We used a random-sampling methodology to choose specific recordings within each genre. We drew a random number and used it to point to a specific page in a discography. We then chose the first recording on that page that met our definition of commercial recording (see box, below). If we found no qualifying recording on that page, we examined subsequent pages until a qualifying recording was located. The goal, in accordance with sampling theory, was to ensure that each qualifying recording in the discography had an equal and known chance of being chosen.

We conducted two rounds of sampling. The purpose of the first round was to estimate the proportion of all recordings in a period that is protected. Once 1,500 recordings had been chosen, we researched their status in order to develop an estimate of the proportion of all recordings in each period that is protected and nonprotected. In the second round, we used the same methodology to draw a sample of 1,500 protected recordings. (Protected recordings already identified in the first round were used toward the quota.) These were researched to determine the proportion of protected recordings that is currently available in reissue, and the sources of those reissues.

DEFINITIONS

Brief definitions follow for terms used in this report. More-detailed definitions are provided in Appendix C.
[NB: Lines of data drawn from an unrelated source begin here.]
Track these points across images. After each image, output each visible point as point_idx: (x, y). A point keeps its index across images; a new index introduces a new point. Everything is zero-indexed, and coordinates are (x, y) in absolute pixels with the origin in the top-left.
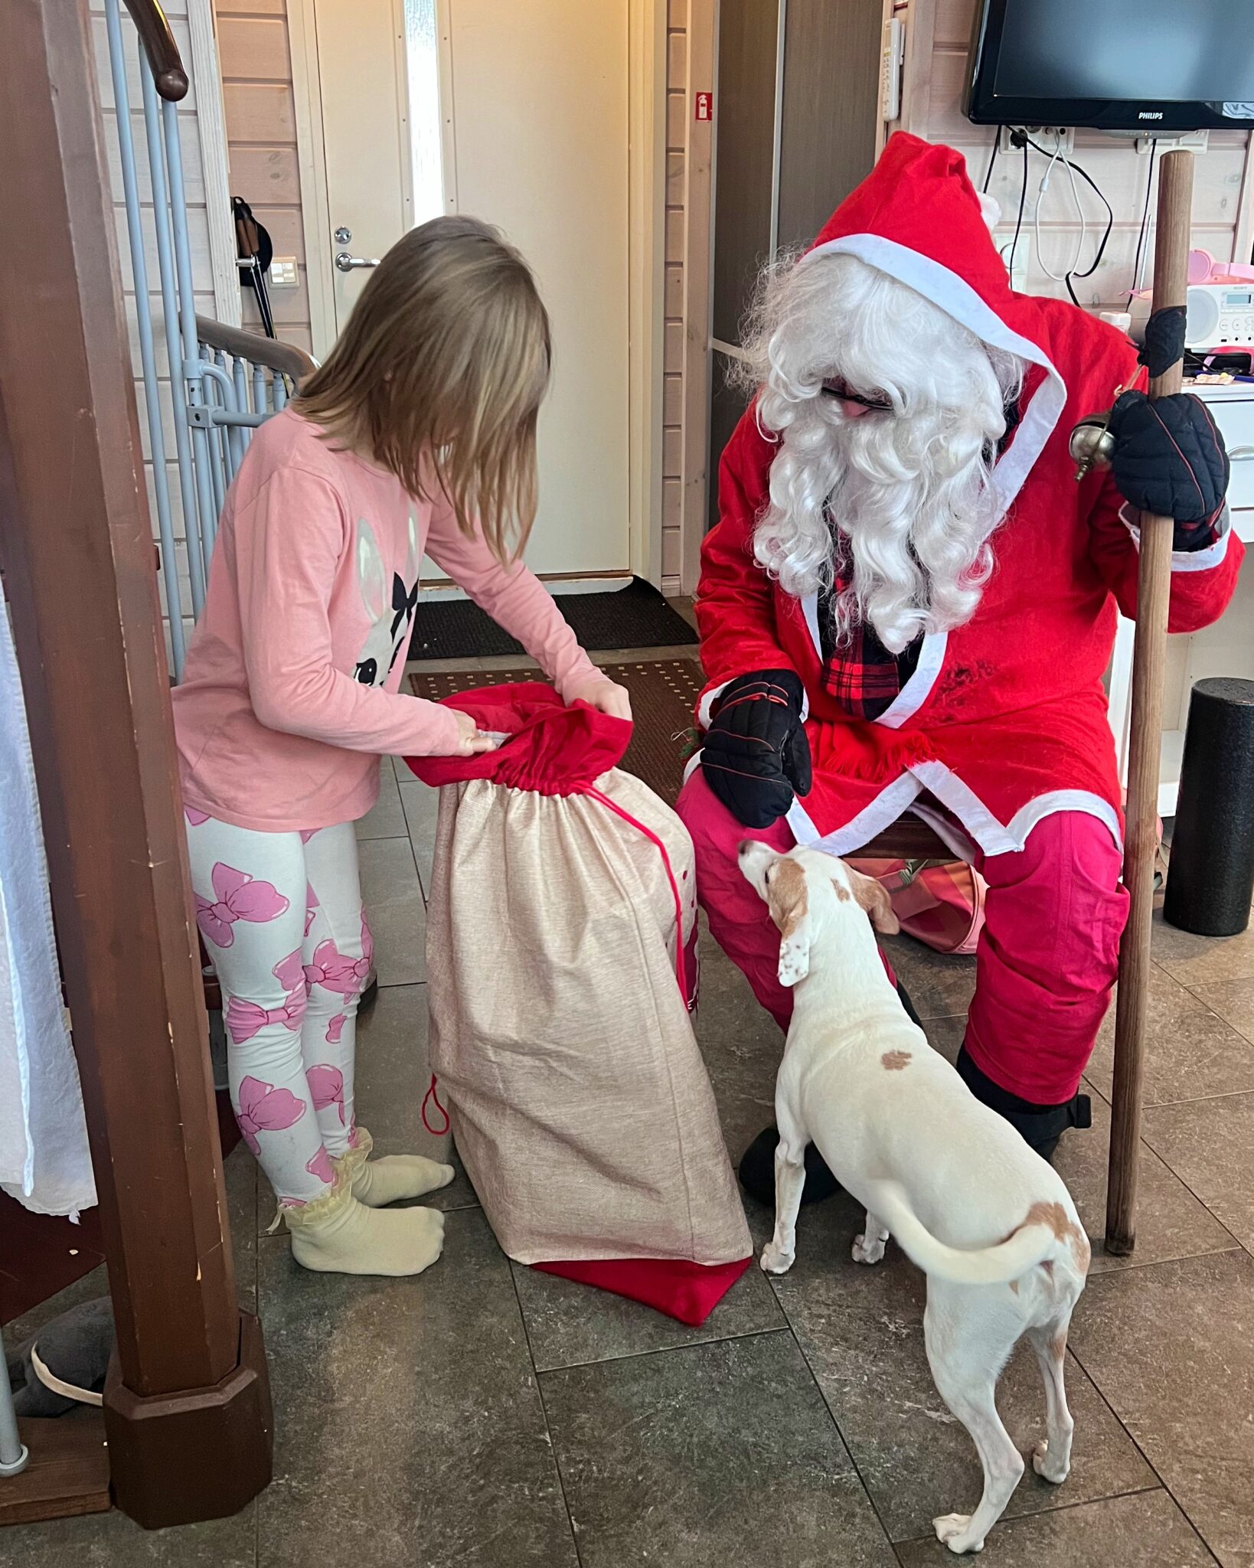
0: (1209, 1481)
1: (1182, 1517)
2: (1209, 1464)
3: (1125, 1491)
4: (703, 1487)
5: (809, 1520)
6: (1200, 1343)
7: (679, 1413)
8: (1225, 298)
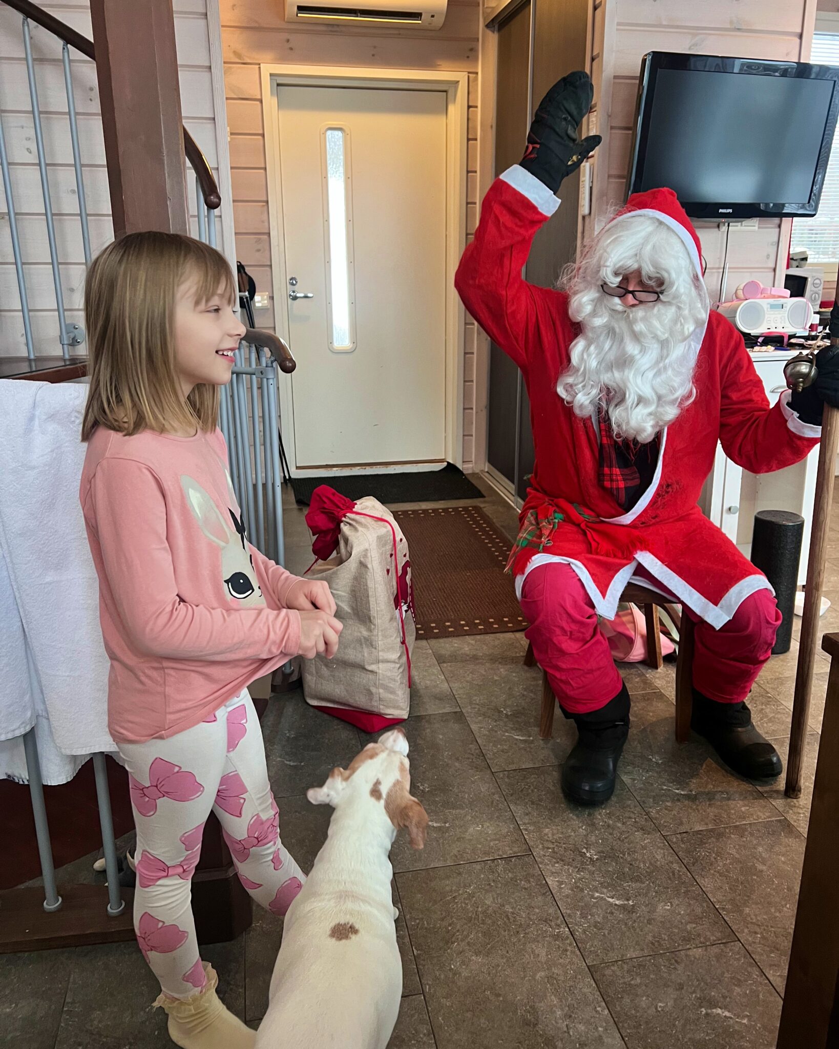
0: (763, 938)
1: (749, 956)
2: (764, 930)
3: (717, 942)
4: (484, 934)
5: (542, 952)
6: (760, 867)
7: (471, 896)
8: (769, 306)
Commercial recording. A single recording of a selection or selections by an artist, issued for sale in the United States to the general public during the period specified.

Protected/nonprotected status. Whether or not a recording is currently protected (i.e., controlled by a rights holder) is in the judgment of the compilers. The approach was to replicate the determination that a reasonable person would make, after a reasonable amount of diligent research, if that person, or his or her institution or association, wished to reissue the recording legally. We used three tests to determine whether a recording is probably protected: corporate lineage, marketplace evidence, and consultation with experts.

  1. Corporate lineage. Is the entity that originally issued the recording, or a known legal successor, still in existence today?
  2. Marketplace evidence. Has a person or company asserted ownership of the recording in the years since the recording was made, either through legal claims or “authorized” reissues?
  3. Consultation with experts. The project director and contractor for this report are both recording industry historians and could trace the ownership of most recordings; in some especially difficult cases a number of experts with years of experience in the field of reissues were also consulted.

Reissue availability. Reasonable availability of a new copy to an ordinary person, through normal commercial channels.


FOOTNOTE

1The original recording company was the Columbia Phonograph Company of Washington, D.C. The successor company, and present rights holder, is Sony BMG.